Dal Lens viene acquistato un celebrato polacco, naturalizzato francese, Maryan Wisniewsky, classe 1937 di ruolo attaccante, baffetto d’altri tempi, giocatore che vanta con la nazionale francese 33 presenze e 12 reti.
Il francese fu un vero fiasco e gioca un anno con la maglia blucerchiata, 31 presenze e solo 4 reti, Wisniewsky viene rispedito al mittente.
Viene acquistato dal Milan Paolone Barison, ex genoano, che si rileva un acquisto azzeccato, disputa 26 partite con 14 reti all’attivo.
Dalla Toscana arriva un ragazzo, difensore aitante, stazza possente, Francesco Morini, un giovane che sembra rubato al cinema, diventerà col tempo uno dei più forti difensori italiani di tutti i tempi.
L’annata fu disastrosa, la Sampdoria termina al terz’ultimo posto alla pari del Modena con 27 punti. Necessita uno spareggio per decretare chi accompagnerà Spal e Bari in serie B.

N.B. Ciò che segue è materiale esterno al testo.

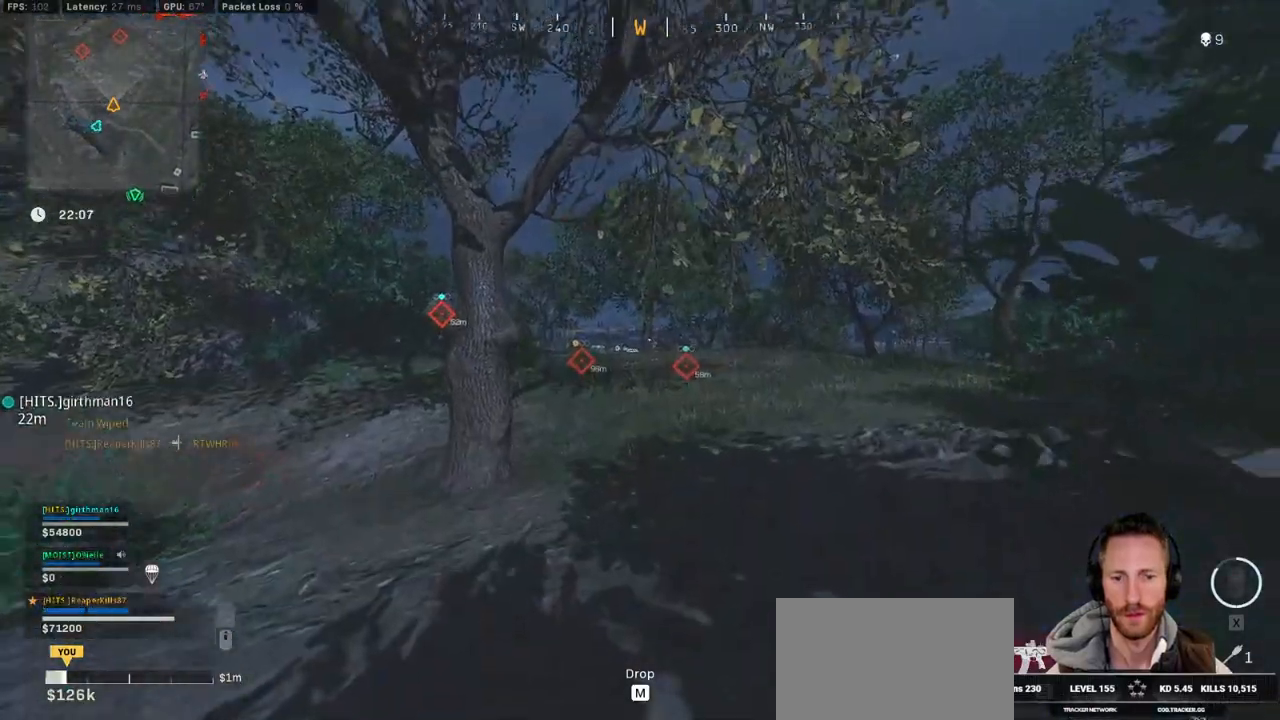
{"keys": ["a", "shift", "w"], "mouse": [], "events": []}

7 giugno 1964 allo stadio Olimpico di Roma Bologna e Inter spareggiano per lo scudetto e a San Siro Milano, si gioca Sampdoria contro Modena per non retrocedere, i tifosi blucerchiati invadono lo stadio per sostenere la squadra.
Primo tempo anonimo, vince la paura, la partita viene sbloccata al 16’ della ripresa, Barison porta in vantaggio i blucerchiati ed al 27’ il giovane Giancarlo Salvi raddoppia.
La Sampdoria è salva, retrocede il Modena, i tifosi blucerchiati sono in delirio.